● EXERCISE OBJECTIVE:
In the data that follows, every line containing the word "χρόνο" should be returned.

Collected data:
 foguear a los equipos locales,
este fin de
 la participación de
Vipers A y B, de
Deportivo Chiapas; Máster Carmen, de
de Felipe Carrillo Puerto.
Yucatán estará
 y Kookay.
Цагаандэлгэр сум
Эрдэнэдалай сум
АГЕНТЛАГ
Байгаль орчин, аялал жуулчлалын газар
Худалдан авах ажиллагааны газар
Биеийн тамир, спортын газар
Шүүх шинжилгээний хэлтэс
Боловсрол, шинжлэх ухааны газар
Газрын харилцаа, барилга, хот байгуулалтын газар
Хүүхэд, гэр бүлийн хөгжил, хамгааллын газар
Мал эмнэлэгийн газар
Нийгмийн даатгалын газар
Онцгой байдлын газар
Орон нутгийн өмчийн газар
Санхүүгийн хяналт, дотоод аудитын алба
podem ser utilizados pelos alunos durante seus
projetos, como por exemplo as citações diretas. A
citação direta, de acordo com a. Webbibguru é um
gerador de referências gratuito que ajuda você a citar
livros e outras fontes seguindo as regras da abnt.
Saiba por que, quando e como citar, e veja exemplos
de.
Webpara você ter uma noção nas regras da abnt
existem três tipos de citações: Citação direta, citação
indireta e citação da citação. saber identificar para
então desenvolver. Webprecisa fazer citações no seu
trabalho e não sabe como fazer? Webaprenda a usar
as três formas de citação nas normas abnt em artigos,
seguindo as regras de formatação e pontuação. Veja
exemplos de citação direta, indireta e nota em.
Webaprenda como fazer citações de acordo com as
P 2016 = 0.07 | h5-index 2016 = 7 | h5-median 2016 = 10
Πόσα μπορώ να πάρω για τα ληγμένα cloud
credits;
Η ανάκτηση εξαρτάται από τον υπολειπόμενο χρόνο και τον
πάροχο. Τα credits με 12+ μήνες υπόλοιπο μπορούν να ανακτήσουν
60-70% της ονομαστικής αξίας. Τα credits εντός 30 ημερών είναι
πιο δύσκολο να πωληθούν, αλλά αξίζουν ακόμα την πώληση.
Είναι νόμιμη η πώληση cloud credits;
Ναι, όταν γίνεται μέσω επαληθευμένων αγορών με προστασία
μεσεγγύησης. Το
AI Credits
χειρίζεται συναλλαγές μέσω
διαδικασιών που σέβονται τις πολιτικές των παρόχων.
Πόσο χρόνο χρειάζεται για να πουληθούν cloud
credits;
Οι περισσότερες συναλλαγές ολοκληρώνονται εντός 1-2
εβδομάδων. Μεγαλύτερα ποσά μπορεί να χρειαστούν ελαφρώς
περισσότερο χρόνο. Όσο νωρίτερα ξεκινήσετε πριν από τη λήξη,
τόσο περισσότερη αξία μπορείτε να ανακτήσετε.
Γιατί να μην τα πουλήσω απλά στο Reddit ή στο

---

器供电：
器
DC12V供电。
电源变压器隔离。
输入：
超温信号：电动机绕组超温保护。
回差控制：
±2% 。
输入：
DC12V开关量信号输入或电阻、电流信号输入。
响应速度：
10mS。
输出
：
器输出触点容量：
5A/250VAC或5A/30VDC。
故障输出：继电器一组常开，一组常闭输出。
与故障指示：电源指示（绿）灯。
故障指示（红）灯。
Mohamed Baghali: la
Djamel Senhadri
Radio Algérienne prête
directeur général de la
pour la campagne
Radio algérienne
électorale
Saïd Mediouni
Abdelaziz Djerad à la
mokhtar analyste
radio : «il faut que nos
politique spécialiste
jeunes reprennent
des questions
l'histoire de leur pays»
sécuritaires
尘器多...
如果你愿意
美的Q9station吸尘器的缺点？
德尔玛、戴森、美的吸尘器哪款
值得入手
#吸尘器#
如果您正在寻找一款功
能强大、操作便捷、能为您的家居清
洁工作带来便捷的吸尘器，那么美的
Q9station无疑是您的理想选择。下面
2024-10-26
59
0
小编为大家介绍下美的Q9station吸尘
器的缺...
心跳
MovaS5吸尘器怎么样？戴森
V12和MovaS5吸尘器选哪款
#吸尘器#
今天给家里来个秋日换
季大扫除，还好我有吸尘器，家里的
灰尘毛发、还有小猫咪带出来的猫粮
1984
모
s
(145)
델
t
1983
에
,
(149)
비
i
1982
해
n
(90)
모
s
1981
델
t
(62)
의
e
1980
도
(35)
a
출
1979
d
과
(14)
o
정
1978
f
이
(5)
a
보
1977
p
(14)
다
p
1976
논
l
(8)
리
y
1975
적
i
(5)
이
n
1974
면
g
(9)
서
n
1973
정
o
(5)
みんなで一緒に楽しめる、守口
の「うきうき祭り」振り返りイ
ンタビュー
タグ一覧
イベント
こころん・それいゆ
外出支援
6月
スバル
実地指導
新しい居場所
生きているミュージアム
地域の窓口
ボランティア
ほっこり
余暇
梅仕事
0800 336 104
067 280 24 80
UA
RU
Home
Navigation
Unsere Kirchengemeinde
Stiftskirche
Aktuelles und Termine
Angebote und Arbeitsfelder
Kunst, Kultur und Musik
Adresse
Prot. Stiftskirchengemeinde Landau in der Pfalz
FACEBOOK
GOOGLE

● SOLUTION FOR THIS TASK:
Η ανάκτηση εξαρτάται από τον υπολειπόμενο χρόνο και τον
Πόσο χρόνο χρειάζεται για να πουληθούν cloud
περισσότερο χρόνο. Όσο νωρίτερα ξεκινήσετε πριν από τη λήξη,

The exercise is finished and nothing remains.